On October 30, Daniel Esquivel, Irlanda Jerez’s husband, was allowed to visit. On the same day, prison authorities refused admission to members of the Inter-American Commission on Human Rights (IACHR) and the Permanent Human Rights Commission.

According to Ana Maria Tello, coordinator of the Special Follow-Up Mechanism for Nicaragua, MESINI, there are currently more than 400 political prisoners in Nicaragua. MESINI is particularly concerned about the health and safety of Irlanda Jerez and her cellmates, including Amaya Eva Coppens Zamora, Olesia Auxiliadora Muñoz Pavón, Tania Verónica Muñoz Pavón, Solange Centeno Peña, María Dilia Peralta Serrato, and Nelly Marilí Roque Ordoñez. Meanwhile, according to the Nicaraguan Center for Human Rights, in the first ten days of November, 32 people were illegally detained. The war and the struggle continue.

On July 19, Irlanda Jerez’s sister, Dolma Jerez went to the gates of the prison to demand the release of her sister and much more: “We are demanding justice and freedom for my sister and not only for my sister but for the thousands of detainees who have been accused and have been deprived of their freedom only for speaking out.”

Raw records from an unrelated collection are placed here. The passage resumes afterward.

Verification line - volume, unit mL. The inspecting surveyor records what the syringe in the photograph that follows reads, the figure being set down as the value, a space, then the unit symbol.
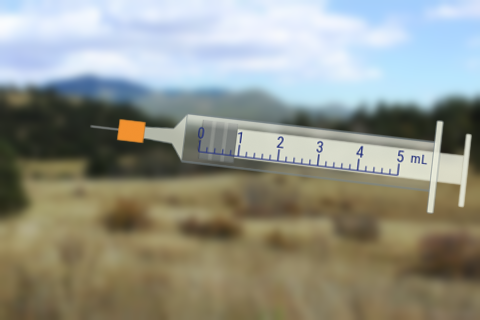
0 mL
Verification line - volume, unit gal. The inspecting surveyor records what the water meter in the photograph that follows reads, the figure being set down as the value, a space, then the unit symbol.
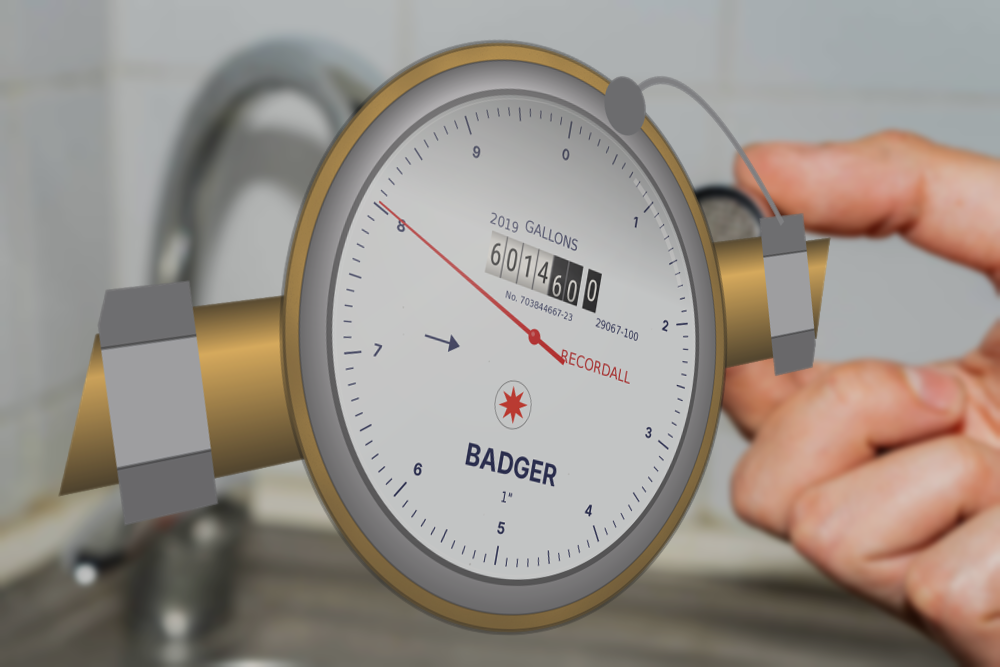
6014598.0 gal
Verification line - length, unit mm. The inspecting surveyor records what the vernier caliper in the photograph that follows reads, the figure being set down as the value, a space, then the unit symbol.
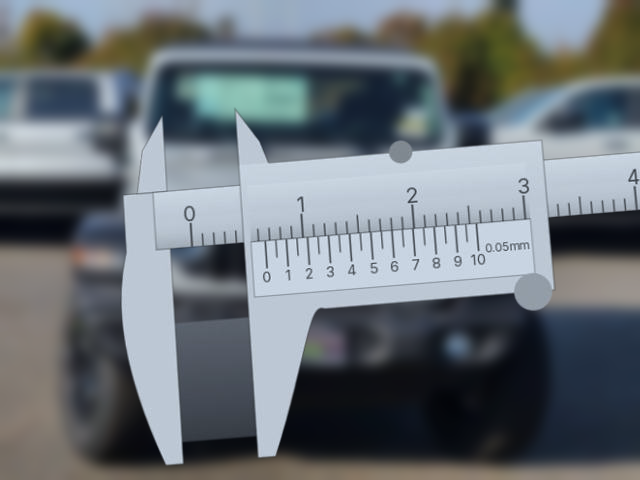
6.6 mm
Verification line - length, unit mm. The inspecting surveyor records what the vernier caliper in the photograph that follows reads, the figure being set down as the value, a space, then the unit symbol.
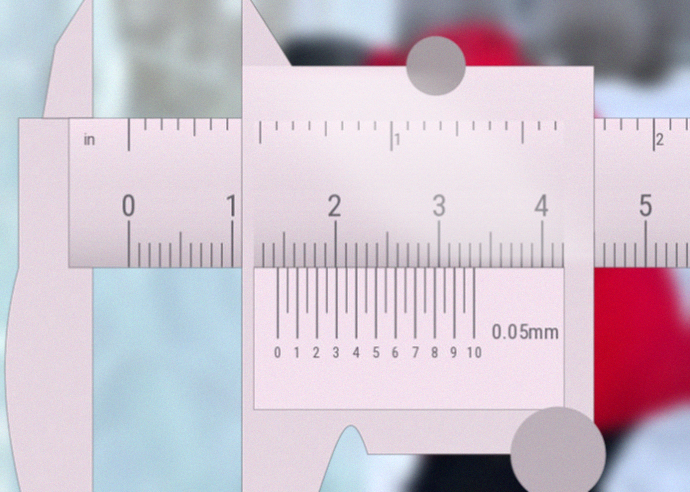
14.4 mm
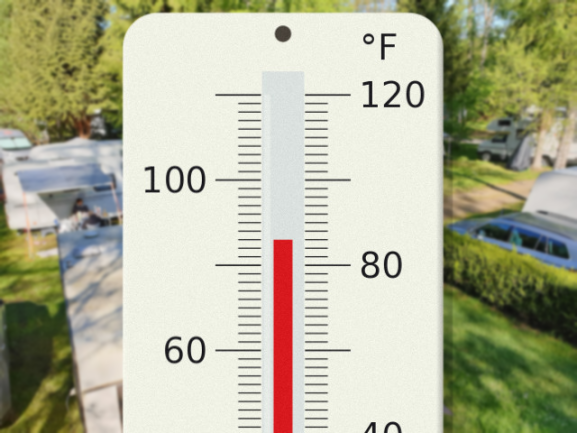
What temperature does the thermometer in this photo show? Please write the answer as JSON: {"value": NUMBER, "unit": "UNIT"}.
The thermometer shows {"value": 86, "unit": "°F"}
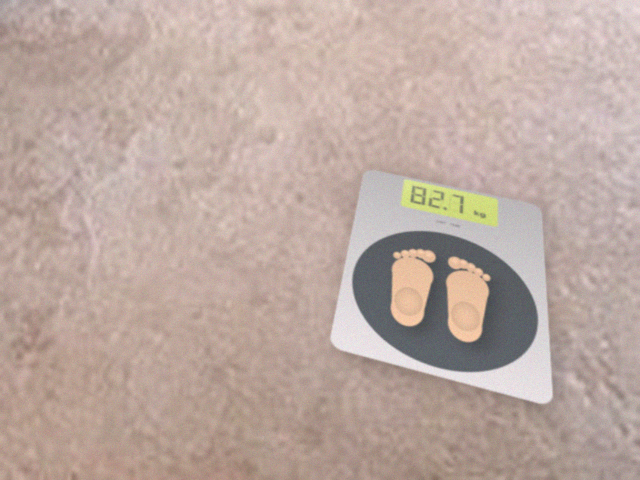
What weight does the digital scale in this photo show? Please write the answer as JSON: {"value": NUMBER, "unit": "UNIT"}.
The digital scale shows {"value": 82.7, "unit": "kg"}
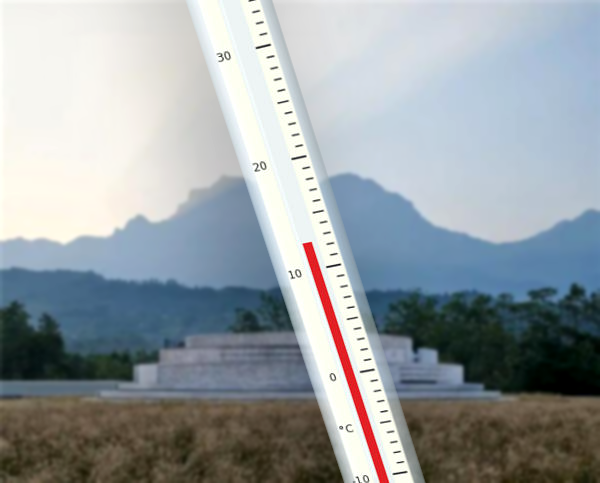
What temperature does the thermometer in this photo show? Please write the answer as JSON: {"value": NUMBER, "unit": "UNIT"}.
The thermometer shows {"value": 12.5, "unit": "°C"}
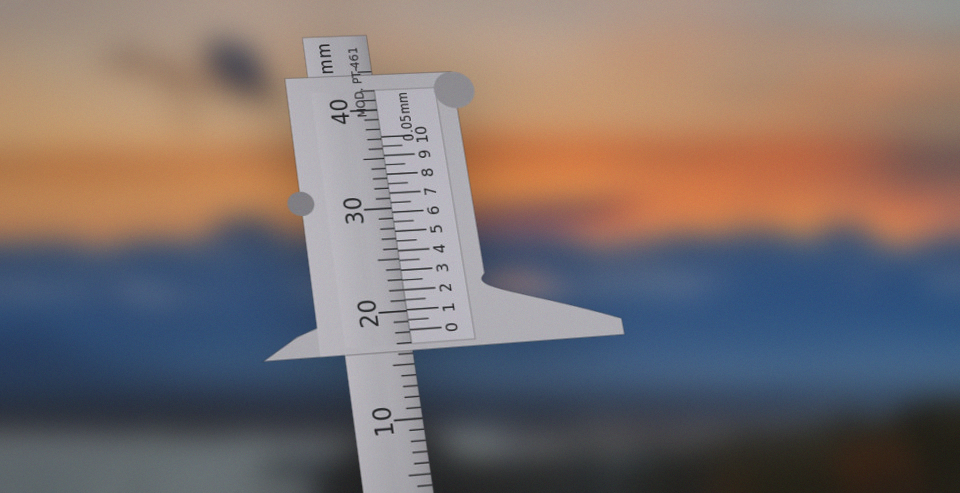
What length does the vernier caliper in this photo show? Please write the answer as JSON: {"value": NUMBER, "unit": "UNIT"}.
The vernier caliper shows {"value": 18.2, "unit": "mm"}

Why is the global media not speaking up as well? Where are the reports concerning Irlanda Jerez and her sister comrades; the conditions of women in Nicaragua’s prisons and jails; the constant threat to free speech and expression and to the right to association; Nicaragua’s State violence against women; and the levels of State repression in Nicaragua more generally? When the world acquiesces to the reign of terror and silence currently exercised in Nicaragua, what happens to Irlanda Jerez happens to all of us. Why is the world news media silent on Nicaragua’s abuse of Irlanda Jerez and her sister comrades? Where is the global outrage at Nicaragua’s abuse of Irlanda Jerez?